The clerk selects again on the next diagram until the specific part is pictured, at which time a database can be opened showing the part name, part manufacturer, stocking code, and cost. • Education: Spark children's natural curiosity with visuals that lead them through an enjoyable learning experience about how things relate spatially or geographically. Museum collections, human anatomy, biology, cultural studies - many areas lend themselves to self-paced TNTatlas 'field trips.'

• Government: New policies require many agencies to provide public access to information gathered with public funds. By virtue of its geographically structured approach, TNTatlas offers an intuitive, self-paced, and self-contained way to provide secure public viewing of data such as census data, land use, tax base, and voting precincts. • Presentation: TNTatlas displays graphs, charts, pictures, databases, and other spatial information created in many other kinds of software. Whether your business involves selling plans at the corporate level, setting up displays for multiple conventions, or presenting research results at a hundred town meetings, every presenter in your organization can use TNTatlas. Every computer runs the free TNTatlas software from the same CD or DVD. A single TNTatlas can be used on all kinds of computers, including PCs, Macintoshes, and workstations.

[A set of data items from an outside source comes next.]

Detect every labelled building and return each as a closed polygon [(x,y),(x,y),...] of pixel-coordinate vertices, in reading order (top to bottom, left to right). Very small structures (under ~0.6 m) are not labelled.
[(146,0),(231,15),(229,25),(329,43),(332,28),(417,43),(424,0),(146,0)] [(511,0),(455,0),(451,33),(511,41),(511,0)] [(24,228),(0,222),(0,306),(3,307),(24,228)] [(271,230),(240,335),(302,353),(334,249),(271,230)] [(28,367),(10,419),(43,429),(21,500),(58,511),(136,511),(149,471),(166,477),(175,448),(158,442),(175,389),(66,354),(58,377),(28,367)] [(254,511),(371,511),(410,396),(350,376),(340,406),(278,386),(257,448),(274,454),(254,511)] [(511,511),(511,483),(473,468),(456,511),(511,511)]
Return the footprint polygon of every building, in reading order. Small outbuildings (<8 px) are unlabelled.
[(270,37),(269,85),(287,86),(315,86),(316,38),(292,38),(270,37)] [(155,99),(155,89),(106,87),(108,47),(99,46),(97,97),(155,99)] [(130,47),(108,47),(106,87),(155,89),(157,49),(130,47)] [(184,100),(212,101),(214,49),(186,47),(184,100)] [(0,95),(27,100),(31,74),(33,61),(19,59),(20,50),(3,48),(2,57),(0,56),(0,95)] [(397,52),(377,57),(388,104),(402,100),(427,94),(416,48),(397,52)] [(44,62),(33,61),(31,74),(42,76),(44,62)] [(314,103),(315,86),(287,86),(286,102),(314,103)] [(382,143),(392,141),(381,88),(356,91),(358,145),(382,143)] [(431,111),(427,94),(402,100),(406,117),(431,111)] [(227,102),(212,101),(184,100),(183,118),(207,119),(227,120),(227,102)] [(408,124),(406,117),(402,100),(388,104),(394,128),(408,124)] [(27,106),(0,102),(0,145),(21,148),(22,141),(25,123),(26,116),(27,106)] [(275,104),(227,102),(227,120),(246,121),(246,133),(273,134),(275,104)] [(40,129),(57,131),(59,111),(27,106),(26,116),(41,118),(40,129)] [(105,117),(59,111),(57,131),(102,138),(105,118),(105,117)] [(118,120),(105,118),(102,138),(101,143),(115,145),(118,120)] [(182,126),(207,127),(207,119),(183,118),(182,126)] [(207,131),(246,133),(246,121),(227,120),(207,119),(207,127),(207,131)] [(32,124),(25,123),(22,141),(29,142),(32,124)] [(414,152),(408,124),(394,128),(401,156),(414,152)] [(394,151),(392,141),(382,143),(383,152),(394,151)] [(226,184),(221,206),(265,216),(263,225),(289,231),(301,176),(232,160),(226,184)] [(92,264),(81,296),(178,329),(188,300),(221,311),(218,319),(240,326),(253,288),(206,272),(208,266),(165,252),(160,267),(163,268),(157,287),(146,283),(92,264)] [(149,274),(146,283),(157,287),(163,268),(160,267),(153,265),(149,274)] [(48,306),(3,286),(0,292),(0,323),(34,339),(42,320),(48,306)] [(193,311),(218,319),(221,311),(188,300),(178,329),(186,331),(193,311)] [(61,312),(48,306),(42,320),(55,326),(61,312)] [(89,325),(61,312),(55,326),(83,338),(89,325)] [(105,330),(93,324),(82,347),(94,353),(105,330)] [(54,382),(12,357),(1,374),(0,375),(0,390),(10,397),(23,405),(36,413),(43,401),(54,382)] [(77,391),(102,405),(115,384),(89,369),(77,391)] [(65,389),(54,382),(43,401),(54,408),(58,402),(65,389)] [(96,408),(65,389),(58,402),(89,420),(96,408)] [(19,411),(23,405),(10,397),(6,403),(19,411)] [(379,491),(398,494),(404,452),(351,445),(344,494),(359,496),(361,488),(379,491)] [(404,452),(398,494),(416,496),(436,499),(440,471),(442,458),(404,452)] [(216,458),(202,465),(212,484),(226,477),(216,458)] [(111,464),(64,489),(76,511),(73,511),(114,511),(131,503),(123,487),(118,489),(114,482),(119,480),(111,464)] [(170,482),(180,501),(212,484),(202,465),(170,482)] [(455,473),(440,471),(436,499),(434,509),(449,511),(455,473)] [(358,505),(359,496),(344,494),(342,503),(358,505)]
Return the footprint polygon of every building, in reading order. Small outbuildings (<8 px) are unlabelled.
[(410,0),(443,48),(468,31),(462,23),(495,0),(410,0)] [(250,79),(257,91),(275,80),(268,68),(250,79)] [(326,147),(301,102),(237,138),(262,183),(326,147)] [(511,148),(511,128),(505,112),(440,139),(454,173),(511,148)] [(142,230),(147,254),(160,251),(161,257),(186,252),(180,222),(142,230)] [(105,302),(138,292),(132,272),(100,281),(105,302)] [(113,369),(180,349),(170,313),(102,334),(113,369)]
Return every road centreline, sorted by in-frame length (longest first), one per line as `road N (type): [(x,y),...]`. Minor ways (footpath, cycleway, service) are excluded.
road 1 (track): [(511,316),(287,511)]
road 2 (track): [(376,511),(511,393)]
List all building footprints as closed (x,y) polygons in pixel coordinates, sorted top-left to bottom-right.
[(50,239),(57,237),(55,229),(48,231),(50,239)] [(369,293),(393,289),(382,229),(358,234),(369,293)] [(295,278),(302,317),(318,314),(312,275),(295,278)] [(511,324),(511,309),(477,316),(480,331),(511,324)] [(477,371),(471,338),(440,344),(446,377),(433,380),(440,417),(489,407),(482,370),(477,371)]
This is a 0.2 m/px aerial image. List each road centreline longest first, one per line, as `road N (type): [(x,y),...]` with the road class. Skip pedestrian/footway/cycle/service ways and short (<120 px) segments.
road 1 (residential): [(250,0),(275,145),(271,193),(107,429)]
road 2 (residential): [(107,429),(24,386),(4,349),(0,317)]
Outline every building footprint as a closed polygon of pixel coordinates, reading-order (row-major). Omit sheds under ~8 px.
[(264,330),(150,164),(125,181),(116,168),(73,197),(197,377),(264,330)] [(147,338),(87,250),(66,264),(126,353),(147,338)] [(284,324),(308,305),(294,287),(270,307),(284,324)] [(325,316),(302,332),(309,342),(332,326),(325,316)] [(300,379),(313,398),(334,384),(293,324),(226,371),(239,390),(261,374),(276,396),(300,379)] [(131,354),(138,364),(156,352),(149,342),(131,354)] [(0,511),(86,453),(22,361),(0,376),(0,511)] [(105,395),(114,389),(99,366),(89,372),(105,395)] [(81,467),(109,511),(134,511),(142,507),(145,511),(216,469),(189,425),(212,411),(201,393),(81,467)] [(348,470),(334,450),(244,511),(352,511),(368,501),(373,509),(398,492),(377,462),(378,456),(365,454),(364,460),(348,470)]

No other product gives you that kind of publishing potential. You do not have to purchase multiple copies of TNTatlas to get versions for various platforms-your published CD has versions for every type of computer with your single stack ready to run on whatever computer your client has available. Bokura Ga Ita Манга Скачать there. A HyperIndex stack on one CD or DVD works on every computer.

The industry's standard disc formats and the unique TNTgis Project File design make a single HyperIndex stack readable on Windows and Macintosh computers. So the same stack of spatial information that TNTatlas displays in the Windows version will display on the Macintosh. You assemble and publish your spatial information only once. Identical and easy to use on every platform. TNTatlas has been made simple and intuitive to use on every computer, so most of your clients, customers, and associates should require no instructions on how to run it.

They simply select an icon to start TNTatlas, which opens to the top layer in your HyperIndex stack. From that point, the linkages, interface elements, and on-screen instructions that you have provided will lead the user through the stack. You can make the on-screen instructions and control interface as detailed or as sparse as you like, according to the needs of your target audience. No complex operations manual required. The free TNTatlas software has a discoverable interface that is easily grasped by most users who have some computer experience.

You can design your atlas with a number of introductory welcome screens to provide further information and instructions. You may also add a separate booklet of instructions and additional material describing the purpose, contents, and use of your atlas publication.

The built-in help files for TNTatlas can be customized and expanded. Distribution Methods. TNTatlas gives you the opportunity to publish spatial information for wide-scale, multi-platform distribution. You can put together complex stacks of relational imagery, maps, drawings, and databases for use everywhere from the kiosks in the front lobby to the president's suite. Whether you use TNTatlas to support a number of network users with frequently updated project materials, or to publish a single stack that can find its way to computers anywhere in the world, you will be taking advantage of the new ways TNTatlas provides for viewing and managing spatially related materials. TNTatlas is the electronic publication tool you need for today's geospatial information.